Wolf has been pressing the General Assembly to approve a $100 million aid package for the hospitality industry, including restaurants and bars, and take other steps to provide relief. The money would come from Pennsylvania’s share of the federal coronavirus relief law, of which about $1 billion remains unspent.

House Republican spokesperson Jason Gottesman said legislative Republicans will be “examining the best uses of that money given our $4 billion budget deficit and the many areas of state and local government impacted by COVID-19.”

Gottesman called Wolf’s liquor fee plan a “half measure of help,” saying the state’s hospitality industry is threatened by the governor’s “overbroad and onerous restrictions that are backed neither by science nor common sense.”

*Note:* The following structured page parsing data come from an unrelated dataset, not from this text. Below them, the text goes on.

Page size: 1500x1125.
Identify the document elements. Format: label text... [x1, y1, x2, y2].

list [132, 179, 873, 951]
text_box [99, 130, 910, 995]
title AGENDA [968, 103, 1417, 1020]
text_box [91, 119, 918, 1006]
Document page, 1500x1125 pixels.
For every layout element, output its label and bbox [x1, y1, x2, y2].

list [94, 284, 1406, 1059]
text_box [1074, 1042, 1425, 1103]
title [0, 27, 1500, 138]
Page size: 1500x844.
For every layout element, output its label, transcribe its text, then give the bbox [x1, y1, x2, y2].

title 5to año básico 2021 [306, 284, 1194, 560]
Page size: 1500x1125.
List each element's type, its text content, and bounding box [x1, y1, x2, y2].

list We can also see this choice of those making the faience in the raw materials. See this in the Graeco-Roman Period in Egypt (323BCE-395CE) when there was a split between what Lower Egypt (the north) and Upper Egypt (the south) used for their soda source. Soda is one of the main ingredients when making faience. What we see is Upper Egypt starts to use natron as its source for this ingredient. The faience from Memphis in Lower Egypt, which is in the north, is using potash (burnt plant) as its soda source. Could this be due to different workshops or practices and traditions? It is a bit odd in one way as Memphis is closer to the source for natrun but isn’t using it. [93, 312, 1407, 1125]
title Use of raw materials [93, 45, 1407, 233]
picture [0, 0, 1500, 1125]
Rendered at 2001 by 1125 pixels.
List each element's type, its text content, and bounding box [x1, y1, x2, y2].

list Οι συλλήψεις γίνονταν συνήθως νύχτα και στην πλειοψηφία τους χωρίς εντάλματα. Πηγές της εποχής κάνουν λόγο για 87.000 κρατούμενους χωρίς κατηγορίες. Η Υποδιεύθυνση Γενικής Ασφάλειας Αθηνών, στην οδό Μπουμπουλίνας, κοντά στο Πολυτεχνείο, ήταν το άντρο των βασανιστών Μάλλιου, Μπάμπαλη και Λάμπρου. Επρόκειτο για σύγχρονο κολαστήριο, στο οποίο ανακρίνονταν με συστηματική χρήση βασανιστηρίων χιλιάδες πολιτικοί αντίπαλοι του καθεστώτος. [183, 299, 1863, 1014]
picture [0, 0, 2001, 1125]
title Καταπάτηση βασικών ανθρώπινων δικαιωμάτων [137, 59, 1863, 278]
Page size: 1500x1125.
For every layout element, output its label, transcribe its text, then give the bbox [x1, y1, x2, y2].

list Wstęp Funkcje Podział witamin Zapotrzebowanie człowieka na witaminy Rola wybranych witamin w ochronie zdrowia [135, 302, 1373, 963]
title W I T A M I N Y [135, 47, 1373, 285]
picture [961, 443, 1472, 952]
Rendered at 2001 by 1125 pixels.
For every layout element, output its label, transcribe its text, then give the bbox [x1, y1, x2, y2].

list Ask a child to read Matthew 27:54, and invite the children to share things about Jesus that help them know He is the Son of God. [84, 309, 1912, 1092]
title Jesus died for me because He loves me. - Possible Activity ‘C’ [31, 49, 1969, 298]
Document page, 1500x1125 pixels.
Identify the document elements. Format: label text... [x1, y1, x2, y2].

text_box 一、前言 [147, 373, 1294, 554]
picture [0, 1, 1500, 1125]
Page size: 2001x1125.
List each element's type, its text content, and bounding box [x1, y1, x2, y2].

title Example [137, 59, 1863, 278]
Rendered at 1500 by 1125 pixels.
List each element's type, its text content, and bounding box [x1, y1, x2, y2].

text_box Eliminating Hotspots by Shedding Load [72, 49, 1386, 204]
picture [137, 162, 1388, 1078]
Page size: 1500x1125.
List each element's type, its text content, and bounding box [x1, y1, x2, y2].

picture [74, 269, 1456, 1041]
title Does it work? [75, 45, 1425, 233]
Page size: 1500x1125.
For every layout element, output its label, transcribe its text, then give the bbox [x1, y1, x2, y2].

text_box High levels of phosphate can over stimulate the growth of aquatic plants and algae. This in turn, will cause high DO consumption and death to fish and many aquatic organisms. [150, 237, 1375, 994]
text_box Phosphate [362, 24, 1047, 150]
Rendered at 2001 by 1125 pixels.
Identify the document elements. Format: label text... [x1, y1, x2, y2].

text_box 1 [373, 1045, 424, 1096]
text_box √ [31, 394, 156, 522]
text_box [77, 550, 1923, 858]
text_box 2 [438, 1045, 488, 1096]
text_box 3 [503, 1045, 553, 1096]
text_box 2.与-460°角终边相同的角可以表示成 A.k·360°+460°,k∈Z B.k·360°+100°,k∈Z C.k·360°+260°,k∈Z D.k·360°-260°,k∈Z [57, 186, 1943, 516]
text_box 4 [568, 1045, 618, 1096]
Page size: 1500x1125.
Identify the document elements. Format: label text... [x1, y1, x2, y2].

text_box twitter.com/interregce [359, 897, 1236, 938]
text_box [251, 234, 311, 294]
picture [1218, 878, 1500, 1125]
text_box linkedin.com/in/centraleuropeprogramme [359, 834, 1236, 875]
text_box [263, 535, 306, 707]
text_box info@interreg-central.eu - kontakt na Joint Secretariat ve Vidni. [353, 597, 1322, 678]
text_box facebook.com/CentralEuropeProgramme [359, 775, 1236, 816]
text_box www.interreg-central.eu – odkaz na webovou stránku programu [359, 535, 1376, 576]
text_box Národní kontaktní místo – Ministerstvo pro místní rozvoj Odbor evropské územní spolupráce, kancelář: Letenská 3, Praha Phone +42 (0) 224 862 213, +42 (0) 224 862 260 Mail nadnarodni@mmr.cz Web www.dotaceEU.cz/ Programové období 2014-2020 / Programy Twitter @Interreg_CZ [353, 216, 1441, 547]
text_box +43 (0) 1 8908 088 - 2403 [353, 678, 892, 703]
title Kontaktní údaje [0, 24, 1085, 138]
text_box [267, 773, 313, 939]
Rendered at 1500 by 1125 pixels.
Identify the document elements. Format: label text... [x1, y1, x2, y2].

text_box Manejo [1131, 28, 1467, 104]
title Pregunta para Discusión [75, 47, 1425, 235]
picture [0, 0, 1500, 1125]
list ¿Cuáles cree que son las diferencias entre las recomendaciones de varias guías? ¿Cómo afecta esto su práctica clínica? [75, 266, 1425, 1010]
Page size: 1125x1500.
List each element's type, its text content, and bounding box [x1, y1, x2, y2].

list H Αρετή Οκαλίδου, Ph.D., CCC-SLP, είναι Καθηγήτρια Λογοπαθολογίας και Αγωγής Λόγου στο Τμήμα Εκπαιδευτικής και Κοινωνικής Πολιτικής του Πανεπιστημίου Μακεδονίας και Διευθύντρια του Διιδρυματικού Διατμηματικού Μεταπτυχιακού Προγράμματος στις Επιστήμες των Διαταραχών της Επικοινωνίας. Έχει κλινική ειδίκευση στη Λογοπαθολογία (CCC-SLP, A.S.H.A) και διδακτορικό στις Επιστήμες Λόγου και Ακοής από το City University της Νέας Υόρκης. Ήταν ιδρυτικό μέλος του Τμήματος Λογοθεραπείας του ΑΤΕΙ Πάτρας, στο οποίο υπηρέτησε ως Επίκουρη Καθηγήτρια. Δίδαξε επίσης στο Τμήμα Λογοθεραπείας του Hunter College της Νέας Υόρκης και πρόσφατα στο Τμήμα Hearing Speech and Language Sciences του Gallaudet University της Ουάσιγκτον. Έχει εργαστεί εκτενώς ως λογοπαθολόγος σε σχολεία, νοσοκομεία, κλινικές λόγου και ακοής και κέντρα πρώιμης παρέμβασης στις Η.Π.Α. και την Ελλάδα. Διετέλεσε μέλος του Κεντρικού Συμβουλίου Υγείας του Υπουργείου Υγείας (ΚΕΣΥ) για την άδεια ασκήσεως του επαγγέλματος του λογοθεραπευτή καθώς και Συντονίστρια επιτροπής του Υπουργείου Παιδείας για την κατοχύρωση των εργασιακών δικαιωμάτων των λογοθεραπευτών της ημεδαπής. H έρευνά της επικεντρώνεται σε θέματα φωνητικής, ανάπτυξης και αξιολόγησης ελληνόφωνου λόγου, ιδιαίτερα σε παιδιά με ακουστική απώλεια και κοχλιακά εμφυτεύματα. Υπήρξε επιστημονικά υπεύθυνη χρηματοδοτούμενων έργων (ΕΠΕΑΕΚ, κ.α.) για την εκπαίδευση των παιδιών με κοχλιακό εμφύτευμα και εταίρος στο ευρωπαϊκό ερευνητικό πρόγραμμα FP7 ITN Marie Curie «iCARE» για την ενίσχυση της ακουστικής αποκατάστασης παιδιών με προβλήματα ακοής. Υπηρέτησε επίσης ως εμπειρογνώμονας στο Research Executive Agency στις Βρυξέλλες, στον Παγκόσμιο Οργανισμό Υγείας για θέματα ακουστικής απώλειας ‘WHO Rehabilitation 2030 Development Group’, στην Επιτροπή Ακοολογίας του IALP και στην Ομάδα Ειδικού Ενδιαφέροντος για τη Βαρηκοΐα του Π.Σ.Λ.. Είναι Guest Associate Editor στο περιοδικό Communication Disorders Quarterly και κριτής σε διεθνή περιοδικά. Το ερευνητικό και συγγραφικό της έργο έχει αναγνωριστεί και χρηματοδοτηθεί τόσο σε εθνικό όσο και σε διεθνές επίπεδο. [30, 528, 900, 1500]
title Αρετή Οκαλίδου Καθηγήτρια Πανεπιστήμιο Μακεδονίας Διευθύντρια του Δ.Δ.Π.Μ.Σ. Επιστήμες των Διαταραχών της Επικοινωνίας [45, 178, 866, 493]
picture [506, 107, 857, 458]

Republicans also circulated a June letter from Pennsylvania Liquor Control Board officials that said the board lacks authority to reduce statutory license fees and surcharges without legislative action.

Liquor board spokesperson Shawn Kelly said the board is “evaluating its authority to waive various categories of fees” and will address Wolf’s proposal at its meeting next week after completing a fiscal and legal review.

Pennsylvania regulations empower the liquor board to charge fees, and, by implication, to refrain from charging them, said Wolf spokesperson Elizabeth Rementer.

She added the Republican-led General Assembly “has failed to provide meaningful relief for these licensees despite having every opportunity to do so.”